## EXCERTO DO TEXTO
>>>
A barragem de Odelouca estimulou uma guerra de trincheiras entre ambientalistas, que queriam travar o projecto, o Governo, que era o dono da obra, e a Comissão Europeia, que iria financiá-la. A obra chegou a estar suspensa e só foi adiante depois de várias alterações no projecto e de uma medida de compensação central: a construção de um centro de reprodução do lince ibérico, de onde vem Jacarandá, um dos linces que serão libertados esta terça-feira na zona de Mértola.

Na prática, foi preciso destruir uma zona de alta importância para os linces para os ter de volta. “Infelizmente, isto não é prova de maior eficácia das políticas de conservação”, avalia Jorge Palmeirim. “É lamentável, mas apesar de tudo é positivo. Dificilmente iríamos no curto prazo ter animais para fazer o repovoamento em Portugal”, completa.
<<<
## REQUISITOS
1) Responda às perguntas sobre o texto da barragem de Odelouca, uma resposta por linha, marcada com a mesma letra:
(a) Quem queria travar o projecto?
(b) Qual foi a medida de compensação central?
(c) Em que zona serão libertados os linces esta terça-feira?
2) Indique se cada afirmação está de acordo com o texto da barragem de Odelouca. Responda sim ou não e cite as palavras do texto que o decidem.
(a) A Comissão Europeia era a dona da obra.
(b) A obra chegou a estar suspensa.
(c) Jorge Palmeirim vê no caso uma prova de maior eficácia das políticas de conservação.
3) Prossiga o texto sobre a barragem de Odelouca a partir da última frase apresentada.

## DADOS APRESENTADOS
>>>
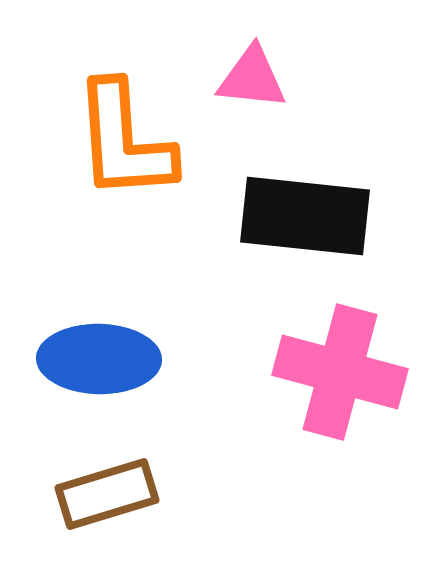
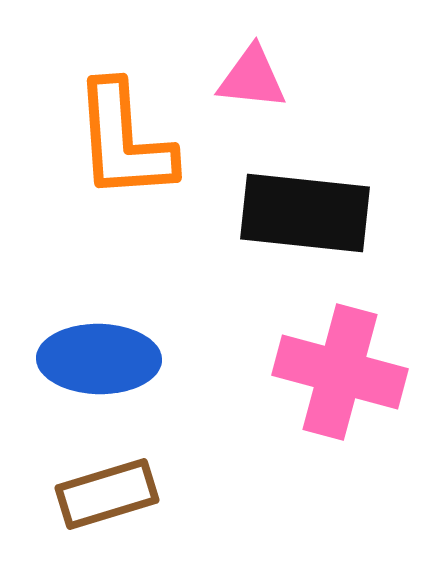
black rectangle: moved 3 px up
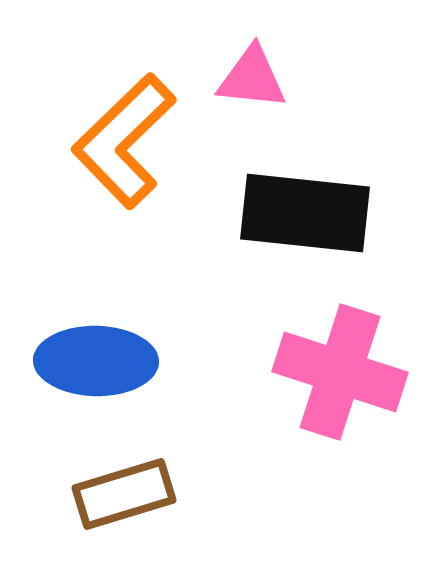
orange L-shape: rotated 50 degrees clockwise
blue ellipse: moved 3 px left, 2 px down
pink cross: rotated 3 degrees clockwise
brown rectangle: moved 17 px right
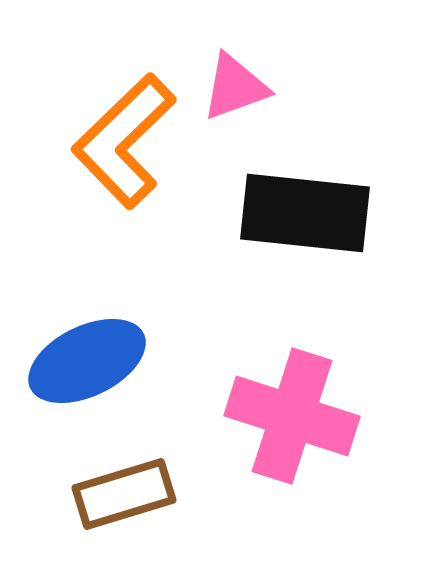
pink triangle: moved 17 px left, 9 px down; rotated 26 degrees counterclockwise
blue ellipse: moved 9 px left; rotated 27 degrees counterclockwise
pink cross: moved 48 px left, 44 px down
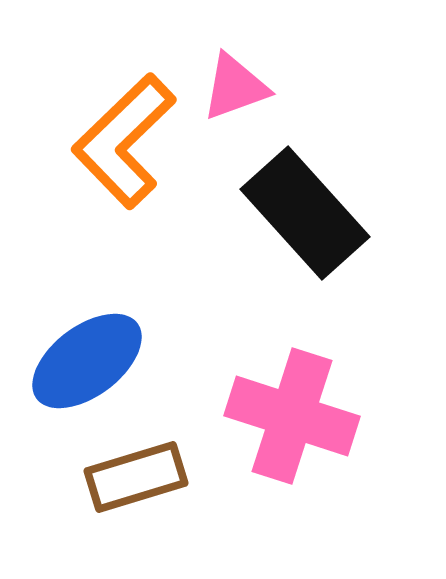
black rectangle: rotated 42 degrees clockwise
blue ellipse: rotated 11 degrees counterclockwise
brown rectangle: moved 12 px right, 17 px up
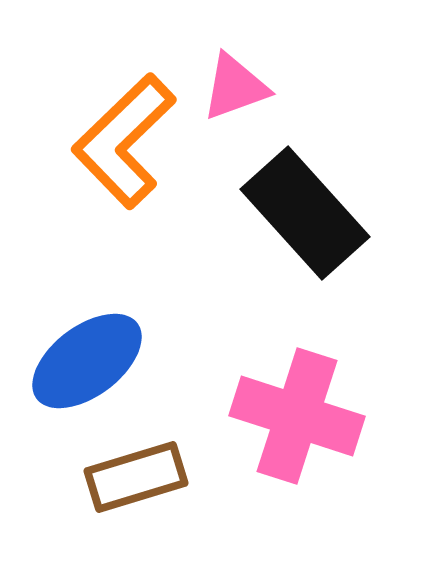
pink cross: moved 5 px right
<<<
>>>
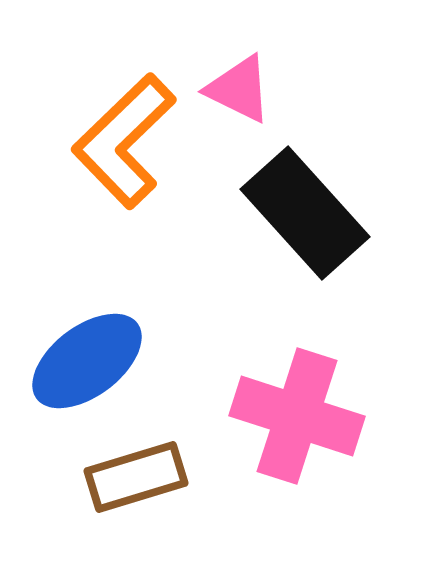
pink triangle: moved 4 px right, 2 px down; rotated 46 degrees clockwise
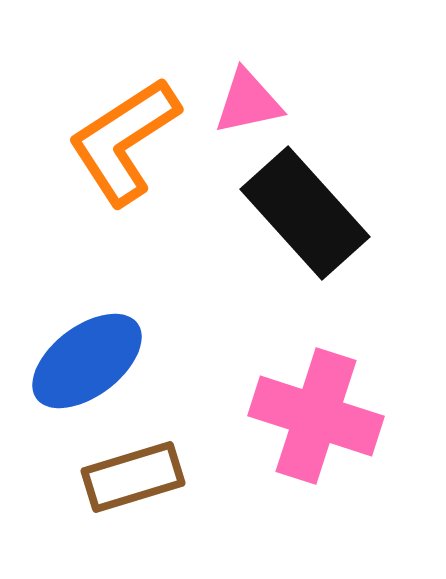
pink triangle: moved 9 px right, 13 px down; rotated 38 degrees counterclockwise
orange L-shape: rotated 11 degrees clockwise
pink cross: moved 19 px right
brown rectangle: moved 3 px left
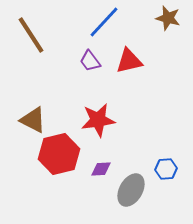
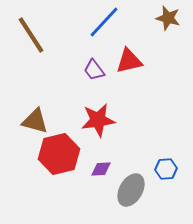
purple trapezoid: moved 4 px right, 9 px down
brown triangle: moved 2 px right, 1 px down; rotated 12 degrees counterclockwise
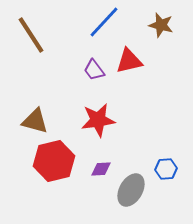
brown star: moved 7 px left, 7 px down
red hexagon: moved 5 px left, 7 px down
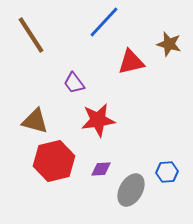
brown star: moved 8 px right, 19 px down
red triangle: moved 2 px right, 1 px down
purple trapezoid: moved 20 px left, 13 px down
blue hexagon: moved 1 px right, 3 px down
<<<
## RESPOSTAS POR TAREFA
1)
(a) Os ambientalistas.
(b) A construção de um centro de reprodução do lince ibérico.
(c) Na zona de Mértola.

2)
(a) Não: "o Governo, que era o dono da obra".
(b) Sim: "A obra chegou a estar suspensa".
(c) Não: "Infelizmente, isto não é prova de maior eficácia das políticas de conservação".

3)
Por mais decisivo que tenha sido, o paradoxal empurrão da barragem de Odelouca talvez não tivesse existido sem o trabalho prévio da campanha da Malcata em 1979. “Foi o ponto de viragem por parte da sociedade no reconhecimento da importância da conservação da natureza em Portugal”, diz Jorge Palmeirim.